CSV Loading Multiple Vertex Types

I read through the CSV loader documentation, and saw a great example of it being used in GSQL 101. But it left some questions open for me. For example, say I have two vertex types which do have edges between them.

Maybe: Person -> Car or something like that. How can you, or can you, use the CSV loader for that inside of GSQL? Or does this have to be manually performed with the GUI?

A small example or pseudo code of the CSV headers used would be extremely helpful - if this is possible.
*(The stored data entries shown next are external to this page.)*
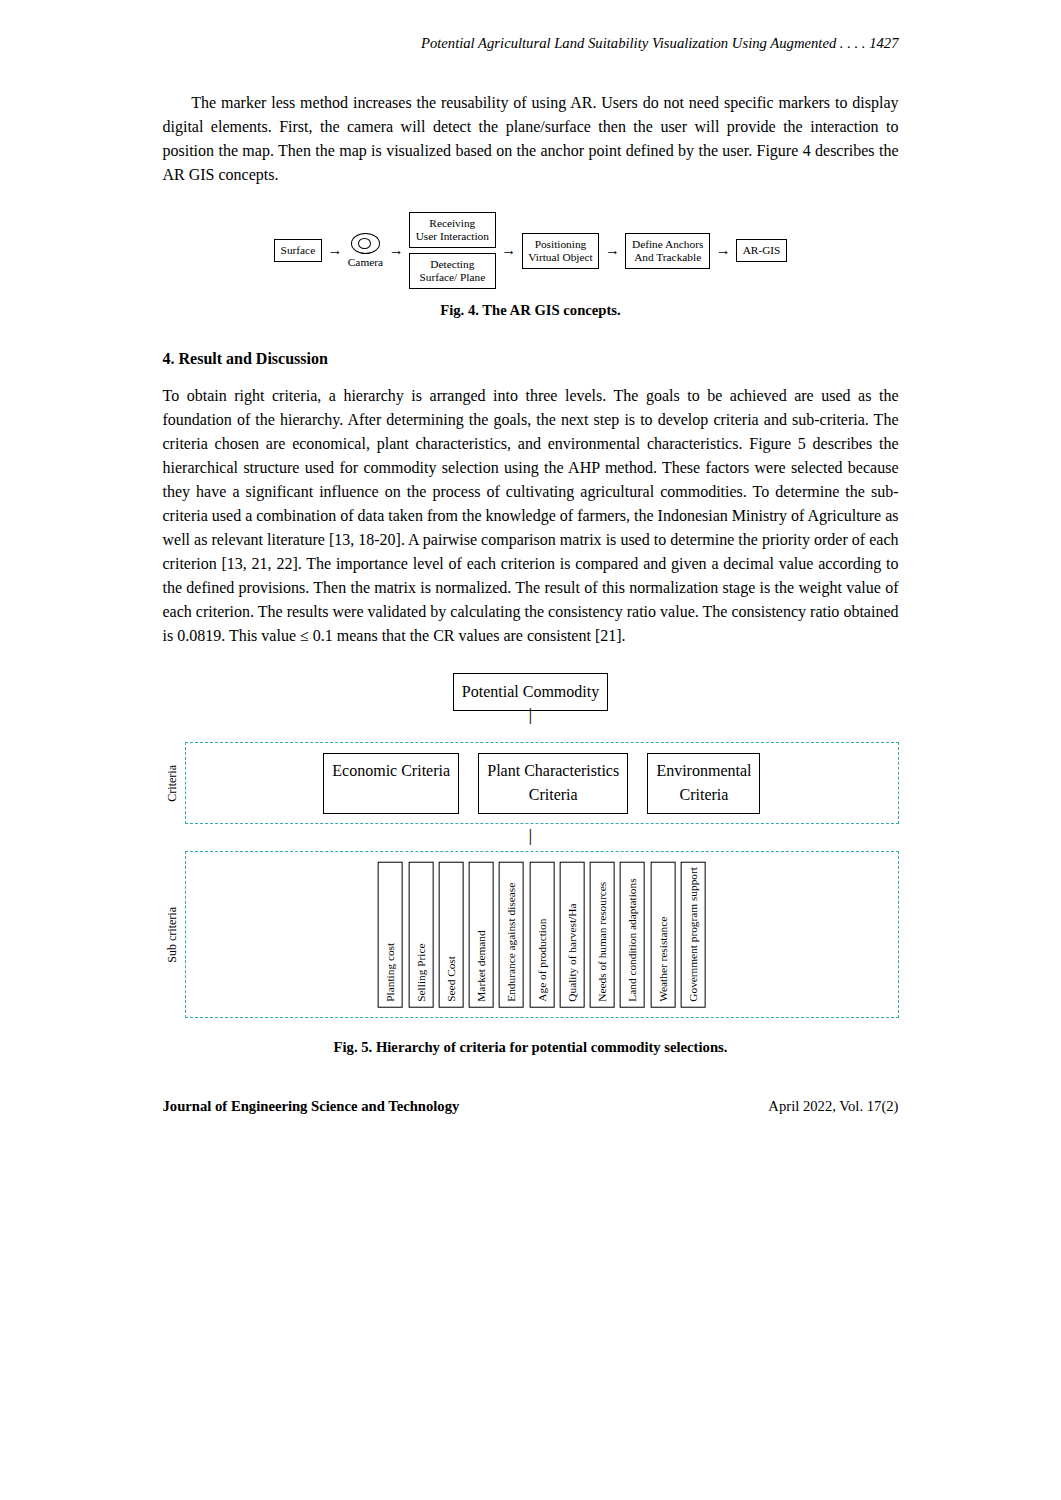Potential Agricultural Land Suitability Visualization Using Augmented . . . . 1427
The marker less method increases the reusability of using AR. Users do not need specific markers to display digital elements. First, the camera will detect the plane/surface then the user will provide the interaction to position the map. Then the map is visualized based on the anchor point defined by the user. Figure 4 describes the AR GIS concepts.
Surface
→
Camera
→
Receiving
User Interaction
Detecting
Surface/ Plane
→
Positioning
Virtual Object
→
Define Anchors
And Trackable
→
AR-GIS
Fig. 4. The AR GIS concepts.
4. Result and Discussion
To obtain right criteria, a hierarchy is arranged into three levels. The goals to be achieved are used as the foundation of the hierarchy. After determining the goals, the next step is to develop criteria and sub-criteria. The criteria chosen are economical, plant characteristics, and environmental characteristics. Figure 5 describes the hierarchical structure used for commodity selection using the AHP method. These factors were selected because they have a significant influence on the process of cultivating agricultural commodities. To determine the sub-criteria used a combination of data taken from the knowledge of farmers, the Indonesian Ministry of Agriculture as well as relevant literature [13, 18-20]. A pairwise comparison matrix is used to determine the priority order of each criterion [13, 21, 22]. The importance level of each criterion is compared and given a decimal value according to the defined provisions. Then the matrix is normalized. The result of this normalization stage is the weight value of each criterion. The results were validated by calculating the consistency ratio value. The consistency ratio obtained is 0.0819. This value ≤ 0.1 means that the CR values are consistent [21].
Potential Commodity
│
Criteria
Economic Criteria
Plant Characteristics
Criteria
Environmental
Criteria
│
Sub criteria
Planting cost
Selling Price
Seed Cost
Market demand
Endurance against disease
Age of production
Quality of harvest/Ha
Needs of human resources
Land condition adaptations
Weather resistance
Government program support
Fig. 5. Hierarchy of criteria for potential commodity selections.
Journal of Engineering Science and Technology
April 2022, Vol. 17(2)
Here is an example about users watching videos:

CREATE VERTEX user (
    PRIMARY_ID username STRING,
    username STRING,
    communityID INT,
    country STRING
)

CREATE VERTEX video (
    PRIMARY_ID videoID INT,
    videoID INT
)

CREATE UNDIRECTED EDGE watched (FROM user, TO video, percentWatched INT, commented BOOL, liked BOOL)

Loading:

CREATE GRAPH youtube (*)
USE GRAPH youtube

CREATE LOADING JOB loader FOR GRAPH youtube {
    DEFINE FILENAME videoInfo ="~/tigergraph/1.csv";
    DEFINE FILENAME userInfoAndConnections ="~/tigergraph/2.csv";

    LOAD videoInfo TO VERTEX video VALUES ($"id", $0, _, $"location") USING header="true", separator=",";
    LOAD userInfoAndConnections TO VERTEX user VALUES ($"user", $0) USING header="true", separator=",";
    LOAD userInfoAndConnections TO EDGE watched VALUES ($"user", $"video", $"%", $"comment", $"like") USING header="true", separator=",";
}
RUN LOADING JOB loader
1 Like

So, here’s a hacky but handy way to find out what GS is doing.
First, do the thing you want in graph studio.
Then export the solution to your local drive.
Then expand it and look inside, you’ll find all sorts of things, but one of them contains all the loading job definitions for whatever crafty idea you have had.
It also has the schema definition scripts which is what we usually use it for.

1 Like

Thanks for the example and the advice. I don’t have access to the GUI (running TG headless on a VM because my OS is unsupported). I’ll just have to tinker with it I guess, but in general it looks possible to do at least. For now thats the major concern.

1 Like

I’m having another try at this now. I was able to load in a variety of vertices to a loading job no trouble whatsoever. But I cannot load edges and am finding the documentation hard to unpack(specifically: https://docs.tigergraph.com/dev/gsql-ref/ddl-and-loading/creating-a-loading-job#more-complex-attribute-expressions under the section Destination Clause).

here’s what I am trying:
Schema:

CREATE DIRECTED EDGE edgeName (FROM VertexA, TO VertexB | FROM VertexB, TO VertexB)

Job:

...
LOAD edgeName TO EDGE step VALUES ($0, $1) USING header="false", separator=",";

When I run this I get the following error:

Semantic Check Fails: The edge type edgeName is composed of edge pairs, the loading statement should specify FROM vertex

When I try to make it a CSV with 4 columns(type_a,ID_a,type_b,ID_b) to denote the vertex types I get:

Semantic Check Fails: values() index number is 4 while edge 'edgeName' has 2 columns!

If I try to make it a triple because only one vertex type is ambiguous I get:

Semantic Check Fails: values() index number is 3 while edge 'edgeName' has 2 columns!

Not sure if this is a bug or I am missing something obvious? Running TG 3.15

Made some progress.

If I specify the vertex type, like:

LOAD edgeFile TO EDGE edgeName VALUES ( $0 vertexA, $1 vertexB) USING header="false", separator=",";

the job will load.

But I haven’t stumbled on the syntax for edges that can connect to multiple kinds of vertices yet. IE:

LOAD edgeFile TO EDGE edgeName VALUES ( $0 (vertexA|vertexB), $1 vertexB) USING header="false", separator=",";

is not valid.

I was able to make a work around by creating loading jobs via the vertex types of the edges. Not ideal, but, it’s off the ground. I’d still love to hear of other solutions/suggestions to this problem.

Found a better way thanks to @Lenny_Chen

For a CSV with the following format:

typeA,ID,typeB,ID
typeB,ID,typeC,ID
typeA,ID,typeB,ID
LOAD edgeFile TO EDGE edgeName VALUES ( $1 $0,  $3 $2) USING header="false", separator=",";

The key there is where and how the commas are used.